CONVEYANCE OF OVERRIDING ROYALTY
INTEREST
For a good and
valuable consideration, the receipt of which is hereby
acknowledged, Velocity Energy Partners LP, a Delaware limited
partnership, with principal offices located at 523 North Sam
Houston Parkway East, Suite 175, Houston, Texas 77060 (“
Grantor ”), does hereby grant, bargain, sell,
transfer, assign and convey to Longview Marquis Master Fund, L.P.
(“ Grantee ”), a British Virgin
Island limited partnership, whose address is c/o Summerline Asset
Management LLC, 70 West Red Oak Lane, 4 th Floor, White Plains, New York 10604,
Attention: Robert Brantman, an overriding royalty interest (the
“ Overriding Royalty ”) equal to two and
3948/10,000ths percent (2.3948%) of the Applicable Percentage
(defined below) of the oil, gas and other minerals in, under and
that may be produced from each well in which Grantor has
a Working Interest (each such well being individually referred to
as the “ Well ” and collectively referred to as
the “ Wells ”) located on the lands covered by
the oil and gas leases described on Exhibit “A”
attached hereto (such oil and gas leases being hereinafter
collectively referred to as the “ Subject Leases
” and such lands being hereinafter collectively referred to
as the “ Subject Lands ”), it being the intent
of this Conveyance to convey an Overriding Royalty equivalent to
2.3948% of all of the interests acquired in the Assignment and Bill
of Sale dated September 29, 2009, conveyed from Classic Oil &
Gas Resources, Inc. to Velocity Energy Partners LP (the “
Assignment ”), proportionately reduced to the extent
that the interests conveyed to Grantor herein in said Assignment
are less than 8/8ths of 100%.

_DATA PROVIDED_
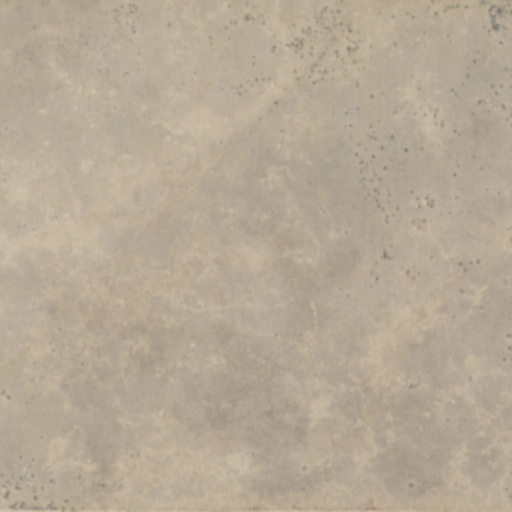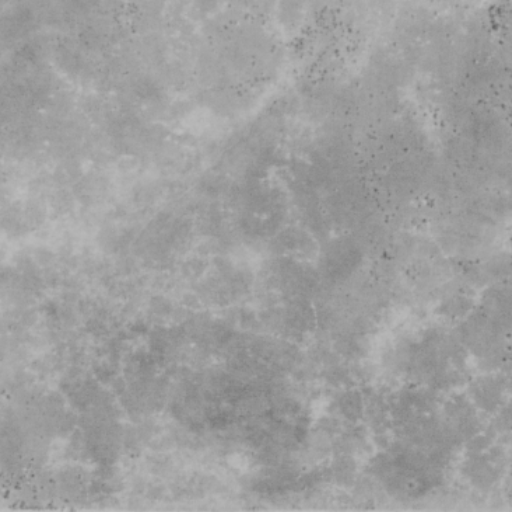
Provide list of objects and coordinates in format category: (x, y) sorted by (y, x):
crop: (113, 511)
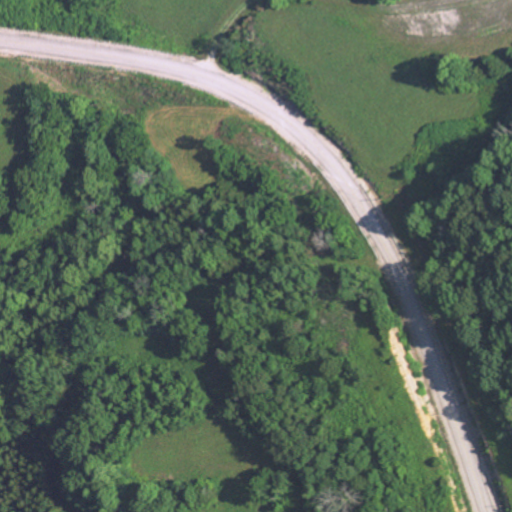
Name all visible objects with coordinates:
road: (337, 169)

_TASK DIRECTIONS_
Write out the whole royalty conveyance word for word. Work only from the royalty conveyance on this page.

_SOLUTION BELOW_
CONVEYANCE OF OVERRIDING ROYALTY
INTEREST
For a good and
valuable consideration, the receipt of which is hereby
acknowledged, Velocity Energy Partners LP, a Delaware limited
partnership, with principal offices located at 523 North Sam
Houston Parkway East, Suite 175, Houston, Texas 77060 (“
Grantor ”), does hereby grant, bargain, sell,
transfer, assign and convey to Longview Marquis Master Fund, L.P.
(“ Grantee ”), a British Virgin
Island limited partnership, whose address is c/o Summerline Asset
Management LLC, 70 West Red Oak Lane, 4 th Floor, White Plains, New York 10604,
Attention: Robert Brantman, an overriding royalty interest (the
“ Overriding Royalty ”) equal to two and
3948/10,000ths percent (2.3948%) of the Applicable Percentage
(defined below) of the oil, gas and other minerals in, under and
that may be produced from each well in which Grantor has
a Working Interest (each such well being individually referred to
as the “ Well ” and collectively referred to as
the “ Wells ”) located on the lands covered by
the oil and gas leases described on Exhibit “A”
attached hereto (such oil and gas leases being hereinafter
collectively referred to as the “ Subject Leases
” and such lands being hereinafter collectively referred to
as the “ Subject Lands ”), it being the intent
of this Conveyance to convey an Overriding Royalty equivalent to
2.3948% of all of the interests acquired in the Assignment and Bill
of Sale dated September 29, 2009, conveyed from Classic Oil &
Gas Resources, Inc. to Velocity Energy Partners LP (the “
Assignment ”), proportionately reduced to the extent
that the interests conveyed to Grantor herein in said Assignment
are less than 8/8ths of 100%.